Birleşik Lâfzî Karineler
Birleşik karineler, isminden de anlaşılacağı üzere cümleye yapışıktır. Onun karşısında kelamdan ayrı olan yani birleşik olmayan karineler vardır. Bu yüzden birleşik karineler en başından lafızlar ve ibarelerin maksada delaleti konusunda rol almakta ve konuşmacının muradını tayin etmektedir. Yapışık olmayan karinelerin aksine bunlar, lafız ve ibareler dinleyici veya okuyucuya sözü ulaştırdıktan ve bir mefhumu gösterdikten sonra, konuşmacının ciddi muradını gösterme hususunda görev alır. Bu yüzden şöyle denilmektedir: Birleşik karineler kullanımdaki maksatta, yapışık olmayan karineler ise ciddi maksatta etki etmektedir. Birleşik karineler lâfzî ve gayri lâfzî olmak üzere ikiye ayrılır. Burada öncelikle tek lâfzî karine unvanıyla siyak (cümle akışı) konusuna değineceğiz.
Siyak
Lügat âlimleri siyak için “sürmek, üslup, yöntem, tarz, eski yöntemle hesap tutma fenni,351 mühür ve kabin,352 birbirini takip etmek”353 gibi çeşitli manalar zikretmişlerdir. “Kelamın siyakı”nı sözün üslubu ve cümleyi toparlama tarzı354 olarak mana etmişlerdir. Fakat siyak kelimesinin ıstılahtaki anlamından fıkıh, usul ve tefsir âlimleri birçok yerde söz ettikleri ve referans aldıkları355 halde dakik bir tanımlama sunmamışlardır. Bu hususta yalnızca Şehit Seyyid Muhammed Bakır es-Sadr onu tanımlama anlamında şunları yazmıştır:
“Siyaktan maksadımız; anlamak istediğimiz lafız ve ibarelere ilintilendirilmiş her türden delillerdir; ister dikkate alınan ibarelerle birbirine yapışık bir sözü oluşturan diğer kelimeler gibi lafızlar kabilinden olsun; ister sözün ortaya atıldığı durum, ahval ve şartlar gibi hal karinesi olsun, mevzu bahis lafzın konusu ve mefhumunda bir tür aydınlatma sağlar.”356
Bu tanım tüm birleşik karineleri kapsayacak kadar geniştir. Oysaki bu kavramın âlimlerin eserlerinde kullanıldığı alanlar bu geniş kapsamlı tanımla uyuşmamaktadır.
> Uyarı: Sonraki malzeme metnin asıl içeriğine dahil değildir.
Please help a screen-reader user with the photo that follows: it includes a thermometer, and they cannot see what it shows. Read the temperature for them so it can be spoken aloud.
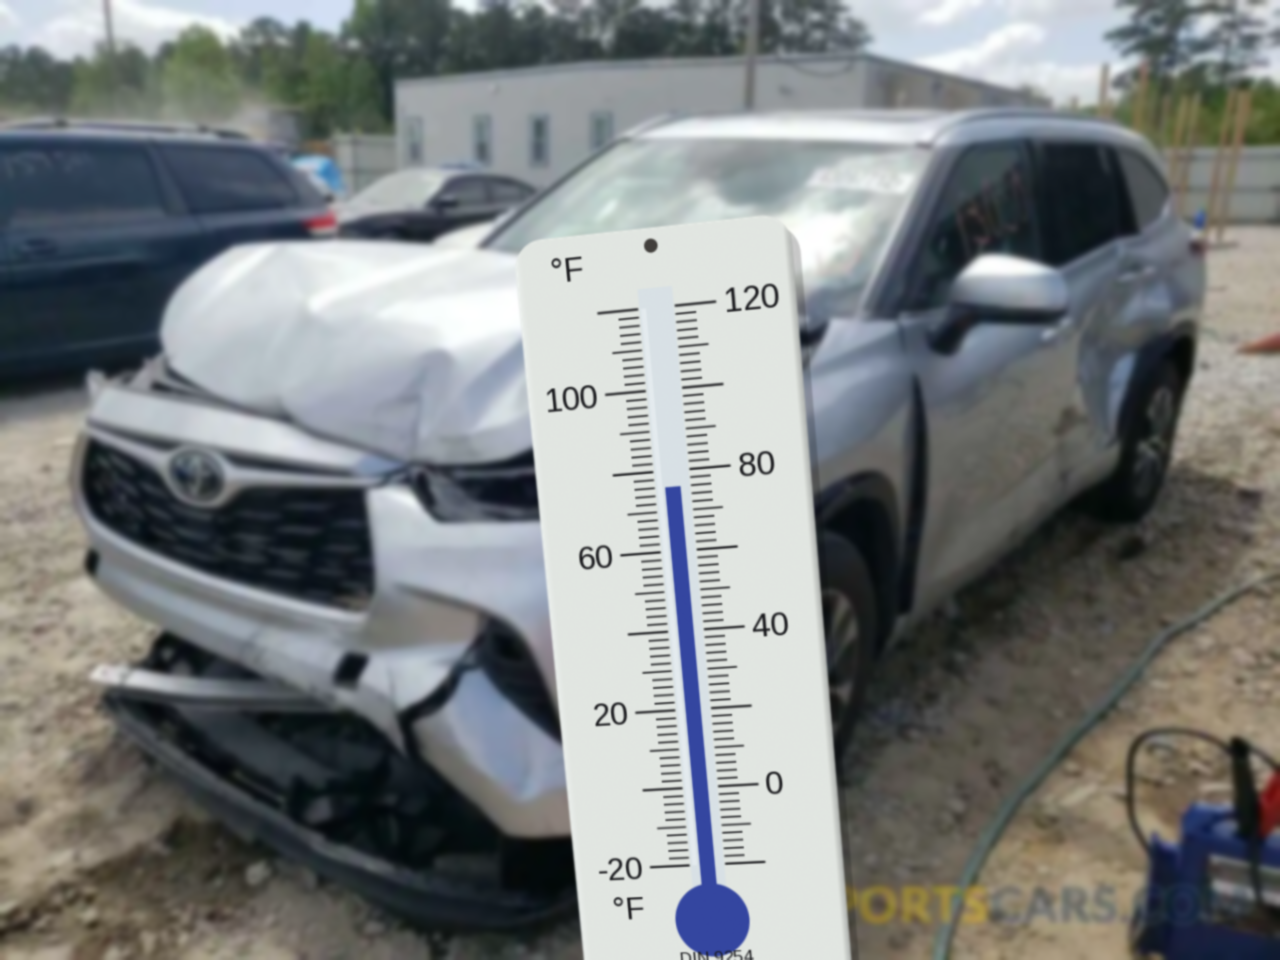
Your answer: 76 °F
Zira siyak, onların beyanlarında birleşik lâfzî karinelerden biridir. Elbette ıstılah oluşturmada her hangi bir sakınca bulunmadığı gibi ıstılahlarda münakaşaya da mahal yoktur. Bu tanımın yeterli olmadığını beyan etme konusunda da hiçbir ısrar yoktur. Siyak için yapılan bu tanımın yerine bizce âlimlerin görüşleriyle uyuşan başka bir tanım getiriyoruz:
Siyak “kavram veya ibareler ya da söz için başka kelime ve cümlelerle birlikte geldiğinde oluşan bir tür özelliktir.” Örneğin “Denize git” cümlesi “ve onun sözünü itina ile dinle” cümlesiyle birlikte kullanıldığında taşıdığı hususiyet ve özellik bu cümle tek başına zikredildiğinde görülmez. Bu yüzden birinci cümle ikinci cümleyle birlikte söylendiğinde “bilge adamın yanına git” anlamını verdiği halde tek başına zikredildiğinde “denize git” anlamını verir.357
Şunu da söylemekte fayda vardır; bazen tefsir edilecek kavram veya ibarelerin etrafında bulunan kelime ve cümlelere de zikredilen hususiyeti vücuda getirmesi mülahazasıyla siyak denilmektedir ve bu durumda siyak, kelama yapışık olan lâfzî karinelerden olmaktadır.